Anticholinergic medications are rarely used nowadays to treat sialorrhea due to limited efficacy and concerning side effects. For instance, in Parkinson's disease, they can aggravate pre-existing cognitive impairment or introduce new trouble with short-term memory, said Howard Hurtig, MD, professor of neurology emeritus at the Perelman School of Medicine at the University of Pennsylvania.
Dr. Hurtig said he is “a fan” of using either botulinum toxin A or B for management of sialorrhea, citing its direct application. “It's nice that you can inject it into the exact site where the problem lies, in the salivary glands,” he said, calling this “a laser approach instead of a shotgun approach.”
Although the study was funded by industry, the investigators undertook the research and analysis independently, with cooperation from three countries. “Multi-institutional clinical trials, like this one, are a challenge because you have to make sure the study's design is rigorously conceived and that good quality control is uniformly executed in all the places where patients are being recruited,” Dr. Hurtig said.
The high-level evidence is a welcome addition to the field of movement disorders. Most general neurologists are aware of botulinum toxin and typically prescribe it to control spasticity or dystonia, but they may not be familiar with its clinical use for sialorrhea, said Cynthia L. Comella, MD, FAAN, professor emeritus of neurological sciences at Rush University Medical Center in Chicago.

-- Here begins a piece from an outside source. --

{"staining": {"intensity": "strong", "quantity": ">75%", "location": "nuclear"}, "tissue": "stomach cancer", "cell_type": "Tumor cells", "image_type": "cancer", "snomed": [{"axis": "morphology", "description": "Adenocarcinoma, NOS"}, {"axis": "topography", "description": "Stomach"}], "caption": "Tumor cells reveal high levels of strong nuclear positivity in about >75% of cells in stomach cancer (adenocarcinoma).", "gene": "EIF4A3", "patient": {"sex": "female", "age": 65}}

“There's really no other effective method of treating more severe drooling,” Dr. Comella said. “This was a well-executed trial. The study is really quite straightforward,” she said.
Too often, after-market, off-label use has become the norm for helpful interventions such as botulinum toxin, said Dr. Shannon. “This makes it difficult to secure insurance approval for treatments irrespective of their safety and efficacy,” she added, indicating that prior authorization is typically required. “The study's authors are to be congratulated for an excellent study that will doubtlessly lead to better management of neurological disorders.”

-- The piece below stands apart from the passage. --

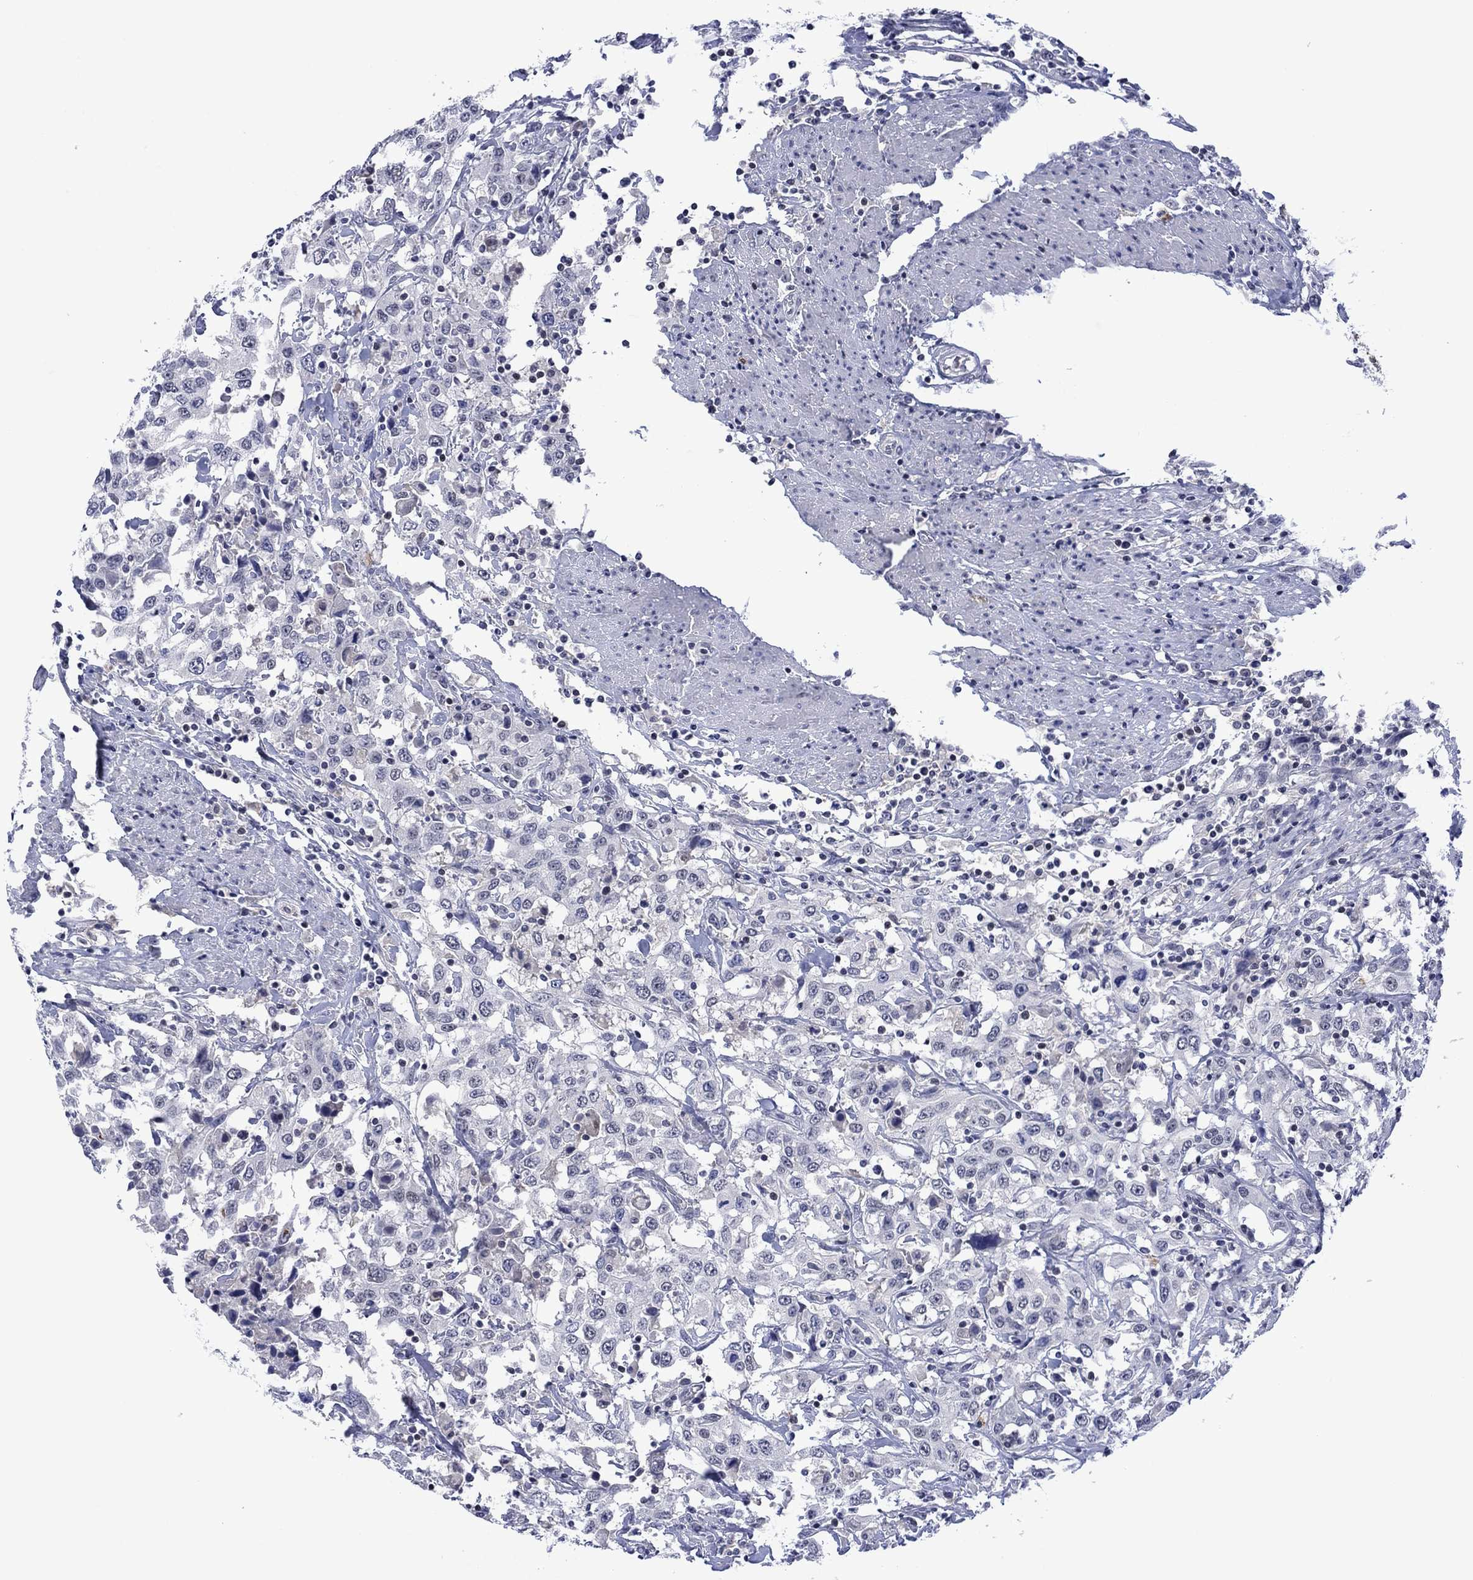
{"staining": {"intensity": "negative", "quantity": "none", "location": "none"}, "tissue": "urothelial cancer", "cell_type": "Tumor cells", "image_type": "cancer", "snomed": [{"axis": "morphology", "description": "Urothelial carcinoma, High grade"}, {"axis": "topography", "description": "Urinary bladder"}], "caption": "There is no significant staining in tumor cells of high-grade urothelial carcinoma.", "gene": "AGL", "patient": {"sex": "male", "age": 61}}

Dr. Isaacson was an investigator in the MYSTICOL study and reported receiving consulting fees from US WorldMeds LLC. He also reported receiving honoraria for continuing medical education and has received consulting and promotional speaker fees from Acadia, Acorda Therapeutics, Adamas, Allergan, Amarantus BioScience, Biotie, Britannia, Cynapsus, GE, Global Kinetics Corporation, Impax Laboratories, Ipsen, Kyowa, Lundbeck, Merz Neurosciences, Neurocrine Biosciences, NeuroDerm, Teva Pharmaceutical Industries Ltd., UCB, and US WorldMeds. Dr. Shannon has received research funding from Eli Lilly and Sun Pharma; she is an unpaid consultant for Axial Biotherapeutics and Verge Genomics. Dr. Hurtig had no competing interests.